─── 選択した文章 ───
取り扱いサロン6000店舗突破 サロンと一般流通の双方で躍進する「シンピュルテ」の流通戦略
2022年秋に先行販売した美容室で5日で全3種が完売し、大きな話題となった「シンピュルテ(SINN PURETE)」の“トゥーグッド マルチベネフィットオイル”。発売から2か月で6万7000本を突破し、約3000サロンで導入が進み、サロン市場で一躍存在感を高めた。今年に入って、“マインドフル シャンプー&トリートメント”を発売し、ヘアケアカテゴリーを拡張。現在取り扱いサロンは6000店舗超と成長を遂げている。 【画像】取り扱いサロン6000店舗突破 サロンと一般流通の双方で躍進する「シンピュルテ」の流通戦略
「シンピュルテ」はもともとスキンケアやフレグランスを取りそろえ、ECやセミセルフショップを中心に流通してきた。オイルの発売を機に美容ディーラーのダリアと独占契約を結び、サロン流通を開始した。ヘアサロンは体験を伴い、ファッション感度の高い美容師を通じて商品を発信できるとあって注目するコスメブランドも多いが、B to B to Cという独自の商習慣やヘアサロンにとって一般的に流通している商品を取り扱うことは差別化に欠けることから、なかなか一般流通との二軸で成功するブランドは少ないのが現状だ。その中で「シンピュルテ」が美容師から支持を集め成長している背景を、ブランド、美容ディーラー、美容師、三者の視点からひもとく。
─── 保存データ ───
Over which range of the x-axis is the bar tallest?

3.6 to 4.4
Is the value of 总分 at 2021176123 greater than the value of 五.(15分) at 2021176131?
───
> 課題一覧:
1 > シンピュルテの記事にある次の一文を英語に訳してください。「「シンピュルテ」はもともとスキンケアやフレグランスを取りそろえ、ECやセミセルフショップを中心に流通してきた。」
2 > シンピュルテの記事をもとに、次の問いに答えよ。
(a) “トゥーグッド マルチベネフィットオイル”は発売から2か月で何本を突破したか。
(b) サロン流通を始めるにあたり、独占契約を結んだ美容ディーラーはどこか。
(c) ブランドが美容師から支持を集める背景は、どの三者の視点からひもとかれるか。
3 > シンピュルテの記事を、最後の文の後から書き進めよ。

> 演習の解答:
1 > SINN PURETE originally offered skincare and fragrance products and was distributed mainly through e-commerce and semi-self-service shops.

2 >
(a) 6万7000本
(b) ダリア
(c) ブランド、美容ディーラー、美容師

3 >
ホリスティックなアプローチで
コロナ禍に一躍認知度度が上昇
WWD:「シンピュルテ」とはどのようなブランドですか?
上妻善弘 アナイスカンパニー ファウンダー(以下、上妻):「シンピュルテ」は、オーガニックの良さと科学の力を融合させたハイブリッドナチュラル処方を特徴とするブランドです。2012年に「ジョンマスターオーガニック(JOHN MASTERS ORGANICS)」から誕生し、2020年に当社が傘下に収め、「マインドフルビューティー」をコンセプトにリブランディングしました。それまで我々はデザインを軸にブランディングやコンサルティングなどを請け負うデザインコンサルティングファームでしたが、新たな挑戦の機会と捉え、「シンピュルテ」の運営に乗り出しました。当時は新型コロナウイルスが流行し、緊急事態宣言が出た直後。あらゆることが未知数でしたが、ある意味で新たな事業にトライするタイミングだったと今は思います。